• _TEXT SHOWN_

----

On top of this, the film was incorrectly described as “‘Twilight’ for boys,” and marketing skewed to capture their attention instead of the young women that the film was actually written and made for. One of the film’s first lines is actually “Hell is a teenage girl,” which makes its actual target audience even more abundantly clear.
Even the studio deeply misunderstood this, screening the film for test audiences packed with males aged 18-24. Diablo Cody, who wrote both “Jennifer’s Body” and the popular coming-of-age film “Juno,” revealed that one of the responses they received just contained two misspelled words — “moar bewbs.” This caveman-like spelling once again demonstrated men’s failure to understand the film’s plot. The studio also barely featured Needy in one of the earliest drafts of the trailer, instead choosing to just highlight Jennifer, which rightfully upset Kusama.
“It was just so strange, because it just took away the entire story,” she said in an interview at Beyond Fest. “So I wrote in a polite email, like, ‘I’m extremely concerned by the absence of our …’ You know, I tried to be diplomatic, and what I got back was essentially, ‘Megan hot. Focus on Megan hot.’”
Adam Brody, who played the “skinny and twisted and evil” lead singer of Low Shoulder, the band that sacrificed Jennifer to Satan, also expressed his frustrations with the way the film was marketed in an interview with AV Club.
“I thought, you know, you have a movie starring two women about misogyny and female friendship and directed by a woman, written by a woman, who won the Oscar for screenwriting that year. And they just buried all of that. Megan Fox is in her most human and sympathetic role to date at that time, and they hid all that,” he said.
Despite everything that stood in its way, “Jennifer’s Body” has attained cult status, championed by those who loved it when it came out as well as those who have discovered it in the following years. Additionally, women-led horror films have become way more accepted and popular, with Toni Collette and Lupita Nyong’o receiving critical acclaim for their performances in “Hereditary” and “Us,” respectively. It’s easy to imagine that if “Jennifer’s Body” was released today, it would have killed at the box office, especially given that projects helmed by women are taken much more seriously now than they were in 2009.
“It’s a nice circle. I didn’t expect it to grow like that. But to see it being appreciated now, obviously makes me feel really good. I’m happy for Diablo and I’m happy for Karyn — all these people put in a lot of hard work into making a really quality project that was panned for reasons that had nothing to do with them,” said Fox in an appearance on “Eli Roth’s History of Horror: Uncut” podcast regarding “Jennifer’s Body” and it’s long road to recognition.
As for Gen Z’s obsession with this movie, there is no end in sight. This past Halloween, it was nearly impossible to scroll through social media without seeing a few Jennifer Check costumes in the mix. While many girls were only in elementary school when the film first came out, it hasn’t stopped them from celebrating “Jennifer’s Body” and the unique way it goes about portraying the experience of a teenage girl.
“I hear more about this movie than any other project I have worked on … if somebody stops me, it’s always some, like, 22-year-old who wants to talk to me about ‘Jennifer’s Body,’” said Cody to Entertainment Tonight. “To me, that is the coolest thing in the world. It’s like, I don’t think you could have legally seen this movie when it came out and you found it.”

----

• _DATA SECTION_
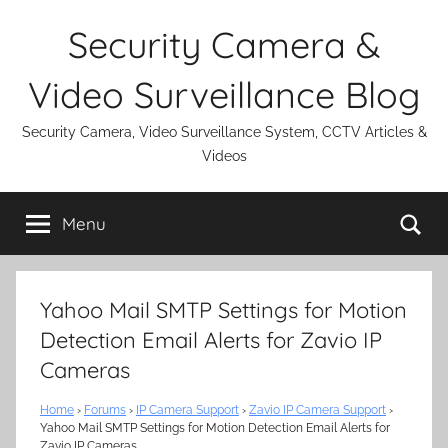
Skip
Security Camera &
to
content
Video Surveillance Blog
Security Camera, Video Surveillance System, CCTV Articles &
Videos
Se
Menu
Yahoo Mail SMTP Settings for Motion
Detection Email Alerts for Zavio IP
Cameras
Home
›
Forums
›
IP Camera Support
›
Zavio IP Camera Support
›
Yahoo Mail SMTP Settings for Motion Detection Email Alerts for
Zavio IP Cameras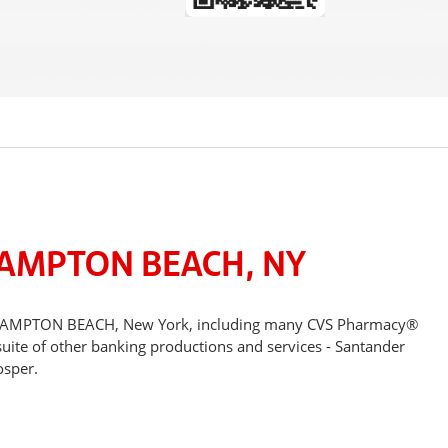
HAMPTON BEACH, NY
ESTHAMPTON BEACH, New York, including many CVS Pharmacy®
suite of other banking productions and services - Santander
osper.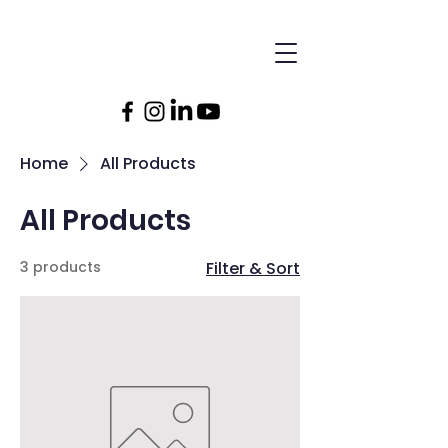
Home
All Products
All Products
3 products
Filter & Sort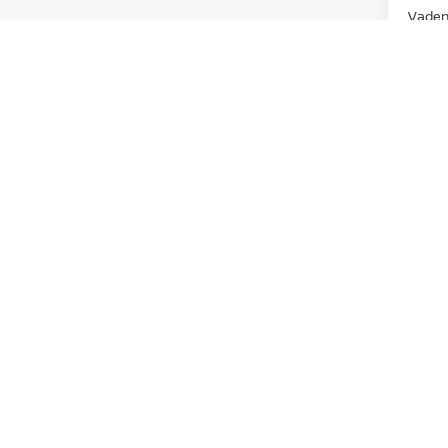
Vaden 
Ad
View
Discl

----

• _ACTION ITEM 1_
How would you translate this sentence from the text on "Jennifer's Body" into Spanish: "This past Halloween, it was nearly impossible to scroll through social media without seeing a few Jennifer Check costumes in the mix."
• _ACTION ITEM 2_
Can you echo the passage of the text on "Jennifer's Body" starting at "Despite everything that" and ending at "were in 2009."?

• _YOUR RESPONSE 1_
El pasado Halloween, era casi imposible navegar por las redes sociales sin ver algunos disfraces de Jennifer Check entre todo lo demás.

• _YOUR RESPONSE 2_
Despite everything that stood in its way, “Jennifer’s Body” has attained cult status, championed by those who loved it when it came out as well as those who have discovered it in the following years. Additionally, women-led horror films have become way more accepted and popular, with Toni Collette and Lupita Nyong’o receiving critical acclaim for their performances in “Hereditary” and “Us,” respectively. It’s easy to imagine that if “Jennifer’s Body” was released today, it would have killed at the box office, especially given that projects helmed by women are taken much more seriously now than they were in 2009.